→ Il problema
Sostituisci "family" con "famiglia" in tutti i dati che seguono e riscrivili senza altre modifiche. Lascia fuori le immagini dalla risposta.

-------- Record del dataset --------

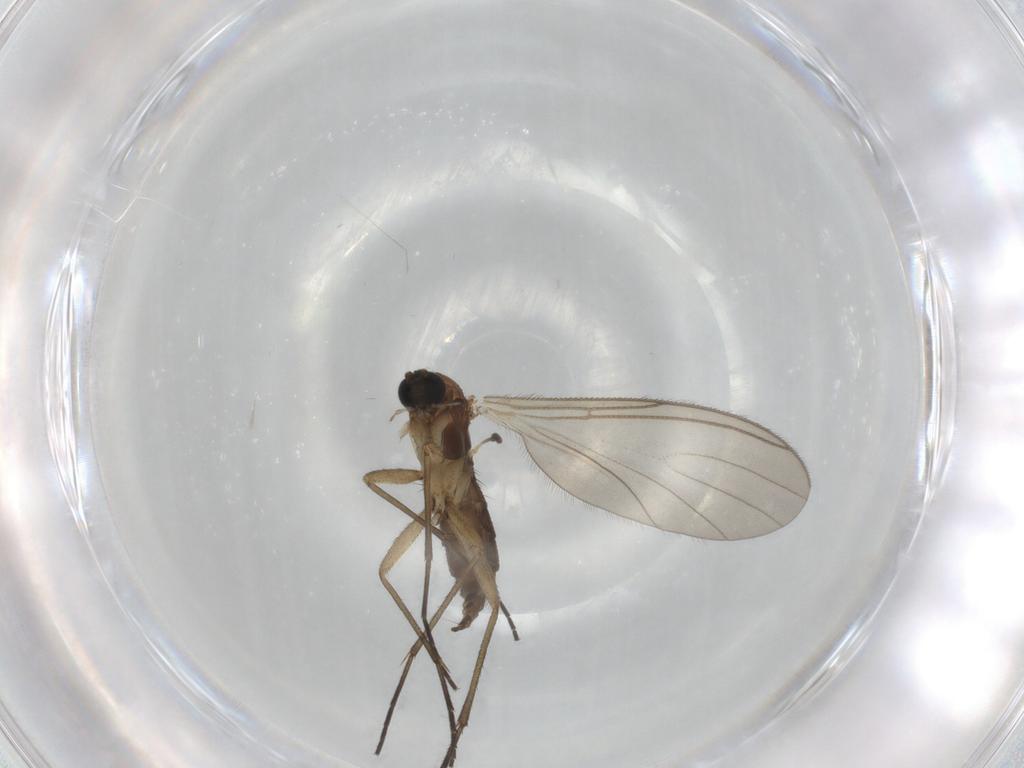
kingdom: Animalia
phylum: Arthropoda
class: Insecta
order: Diptera
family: Sciaridae
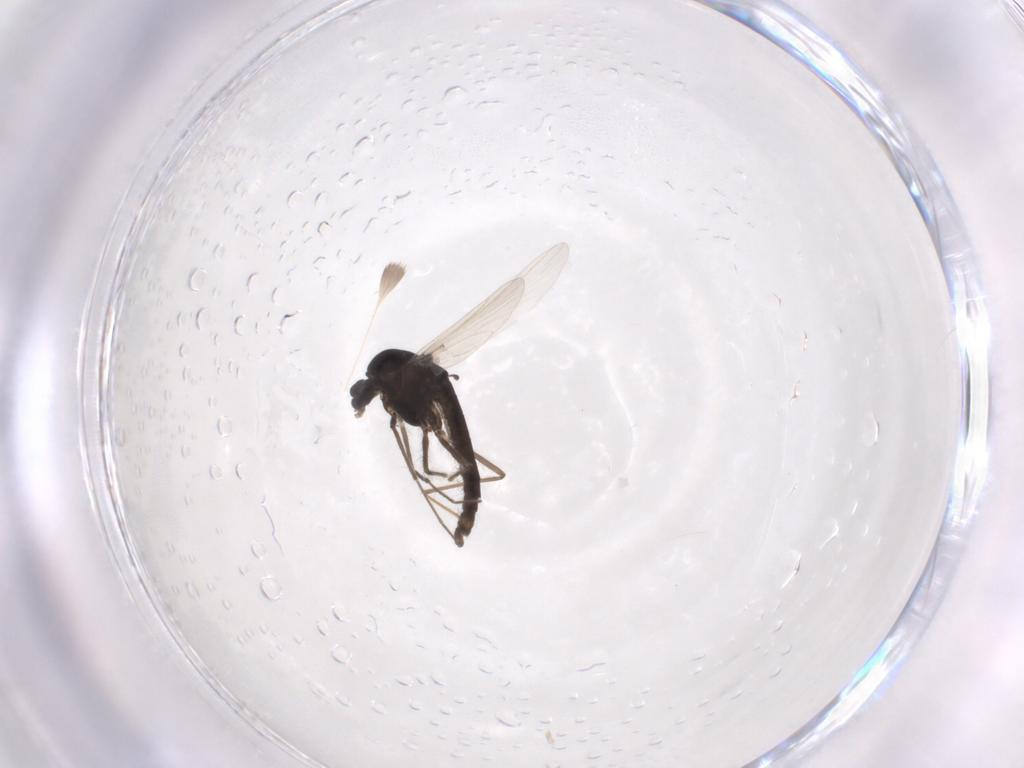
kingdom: Animalia
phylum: Arthropoda
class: Insecta
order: Diptera
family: Chironomidae
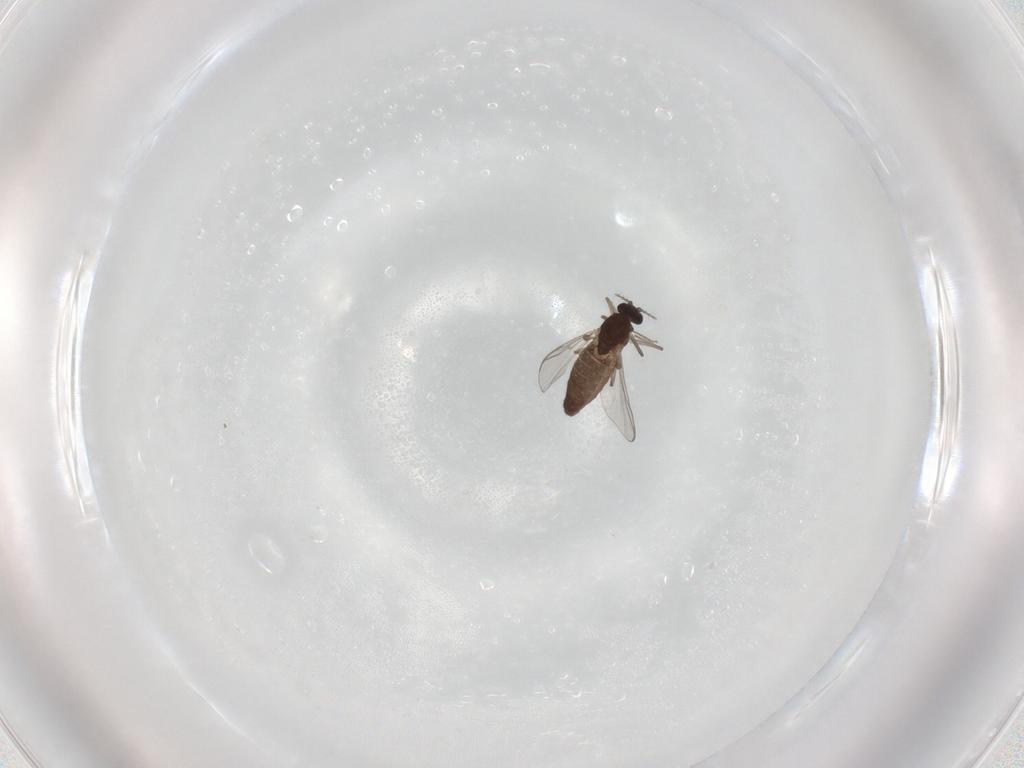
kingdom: Animalia
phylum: Arthropoda
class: Insecta
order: Diptera
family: Chironomidae
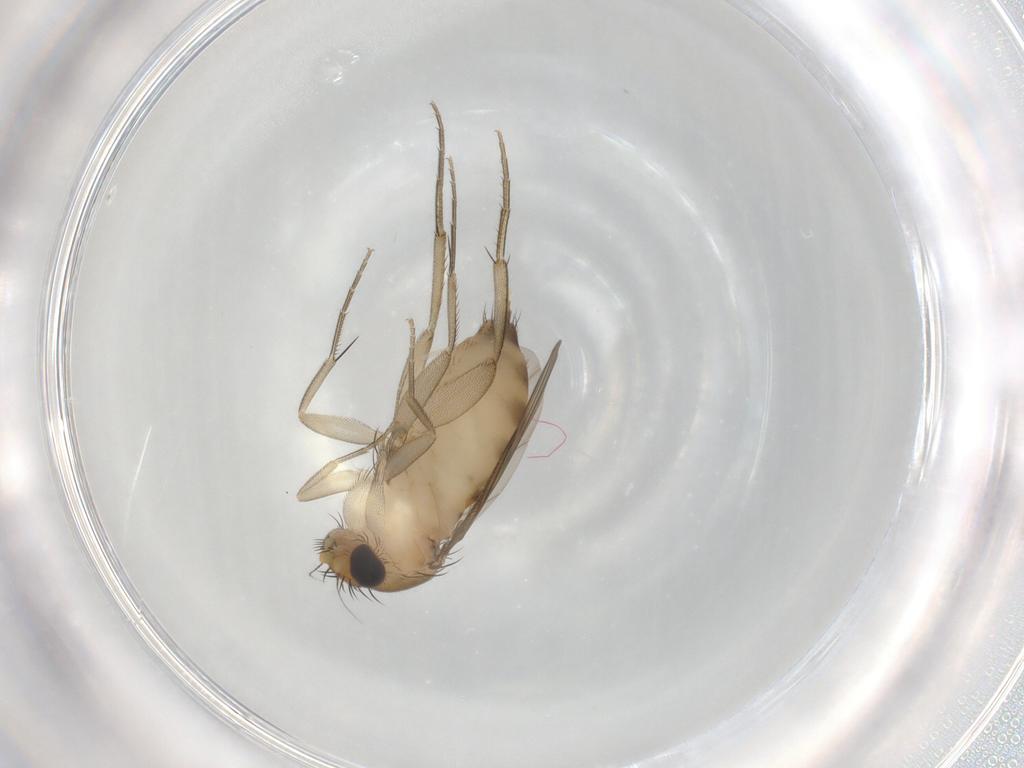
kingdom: Animalia
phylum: Arthropoda
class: Insecta
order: Diptera
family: Phoridae
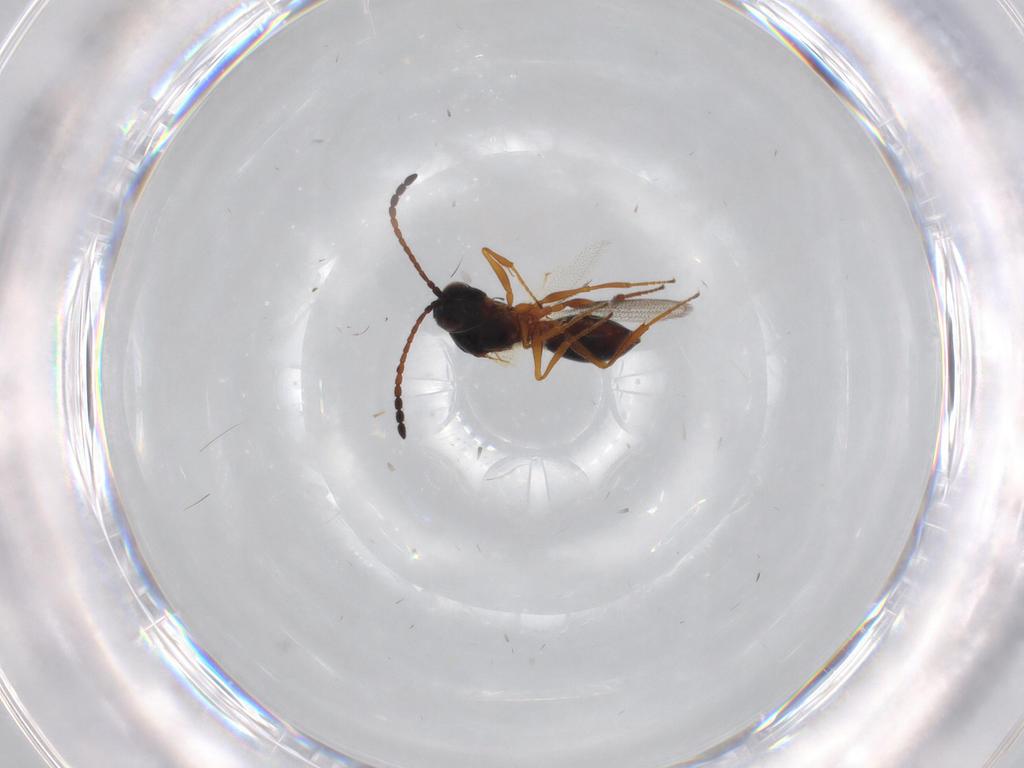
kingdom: Animalia
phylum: Arthropoda
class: Insecta
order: Hymenoptera
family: Figitidae
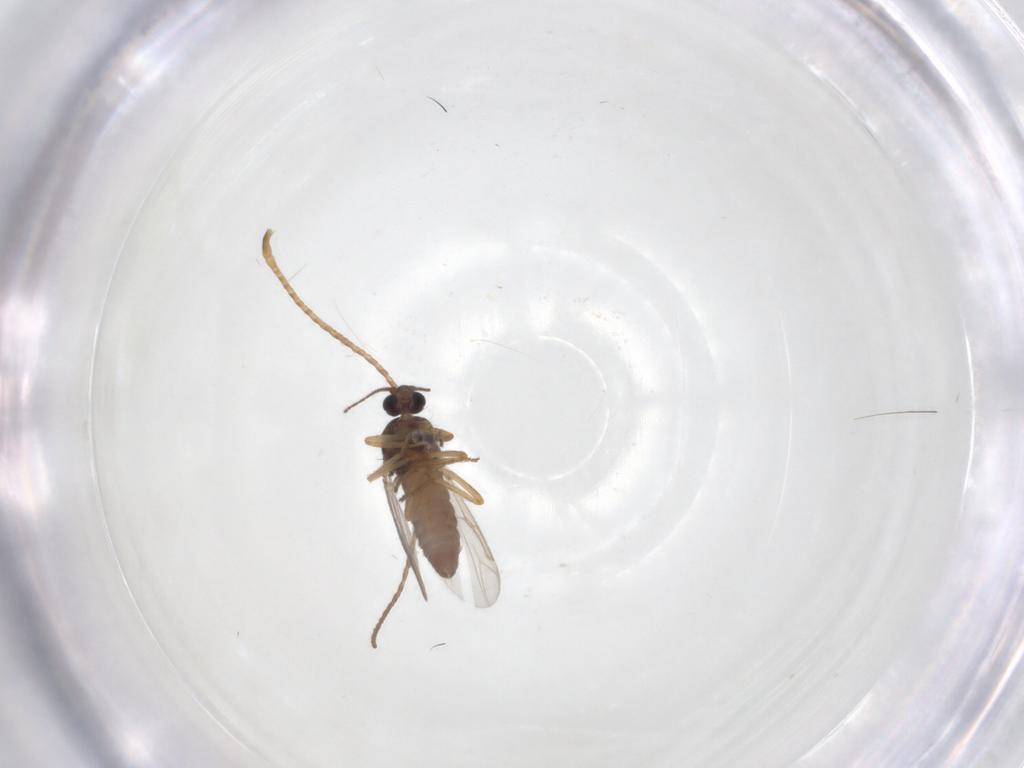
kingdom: Animalia
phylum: Arthropoda
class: Insecta
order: Diptera
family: Ceratopogonidae
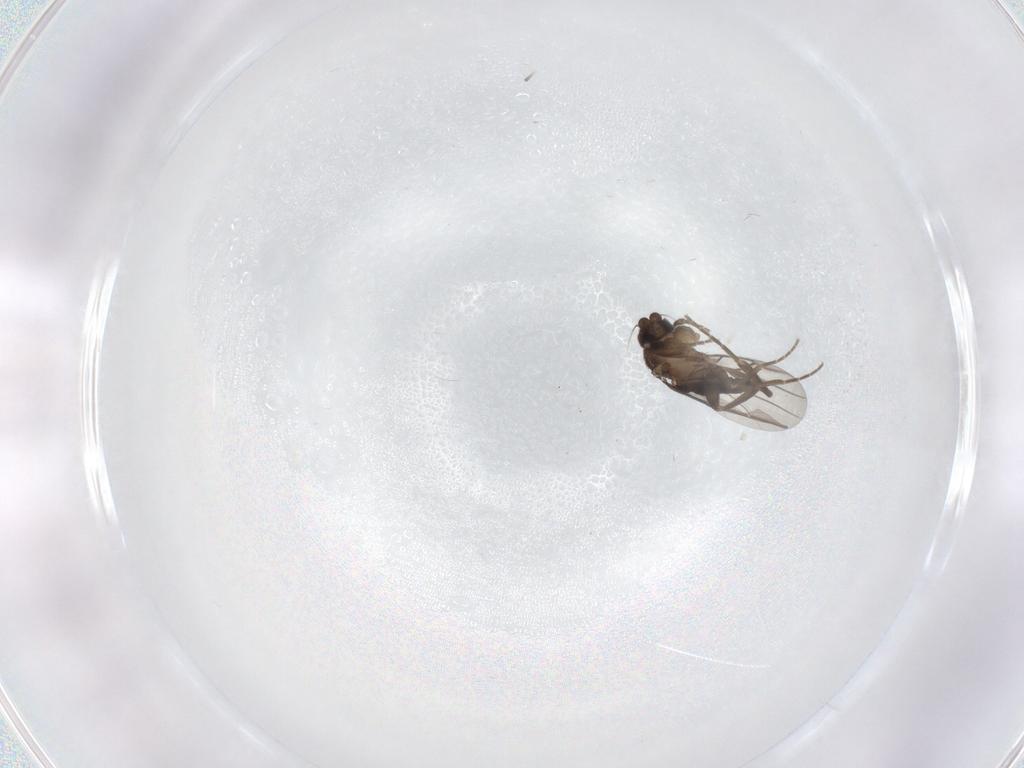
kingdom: Animalia
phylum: Arthropoda
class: Insecta
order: Diptera
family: Phoridae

--------

→ Soluzione
kingdom: Animalia
phylum: Arthropoda
class: Insecta
order: Diptera
famiglia: Sciaridae
kingdom: Animalia
phylum: Arthropoda
class: Insecta
order: Diptera
famiglia: Chironomidae
kingdom: Animalia
phylum: Arthropoda
class: Insecta
order: Diptera
famiglia: Chironomidae
kingdom: Animalia
phylum: Arthropoda
class: Insecta
order: Diptera
famiglia: Phoridae
kingdom: Animalia
phylum: Arthropoda
class: Insecta
order: Hymenoptera
famiglia: Figitidae
kingdom: Animalia
phylum: Arthropoda
class: Insecta
order: Diptera
famiglia: Ceratopogonidae
kingdom: Animalia
phylum: Arthropoda
class: Insecta
order: Diptera
famiglia: Phoridae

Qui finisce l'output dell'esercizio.